In fact, Santa Claus isn’t the point at all, once we step away from the editorial. We’re meant to be galvanized more generally, to be prompted to reevaluate how we approach the world — to suspend our disbelief and cynicism and embrace those magical aspects of the world. We can do this vicariously, fostering a belief in Santa Claus and fairies in the children we know, but we must also embrace the mysterious and mystical aspects of our adult worlds; the more we try to break them apart for some kind of mechanical understanding, the more of ourselves we lose. Church even goes as far as to say that we can’t break apart the “veil covering the unseen world.”

The only fallacious aspect of this argument is the underlying assumption — often called a warrant — that understanding how something works robs it of its magic. There is a debate to be had here. I will suggest that it is possible as we age to walk a line; we can delve into the machinery without destroying our sense of wonder, and it does not have to be an act of doublethink. Knowing how a song is constructed, understanding that a poem is built from component parts, parsing the elements of a beautiful speech: It is possible to do all this and still allow ourselves to be transported and transformed.

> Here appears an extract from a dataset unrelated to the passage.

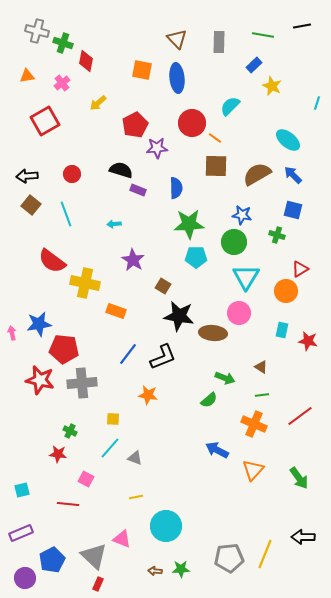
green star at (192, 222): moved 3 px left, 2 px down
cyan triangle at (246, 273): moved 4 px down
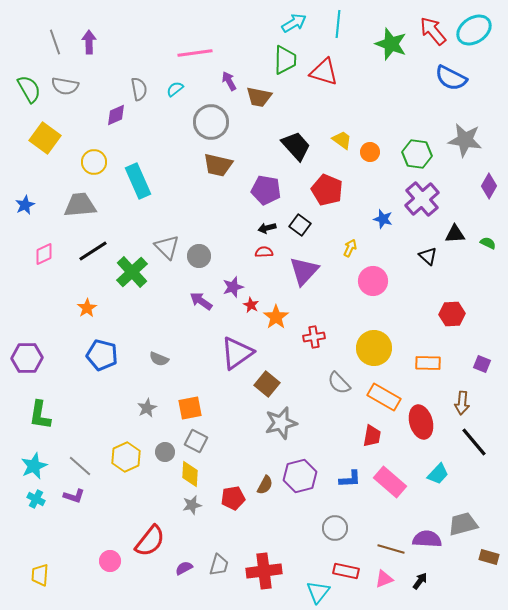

In an academic sense, Church might be more correct to say that analysis and deconstruction robs art — including poetry, literature, and essays like his — of its magic. We’ve studied that idea in here:

Of course, Church isn’t talking about the machinery of the world, nor the construction of any artifact. To assess his argument, you must eventually grapple with this line, which is also the message I hope we all take away from this:

Only faith, fancy, poetry, love, romance, can push aside that [veil covering the unseen world] and view and picture the supernal beauty and glory beyond.

For Church, the only way to experience the ineffable beauty in life is through faith, not science or logic. It’s the capacity to believe that we are losing.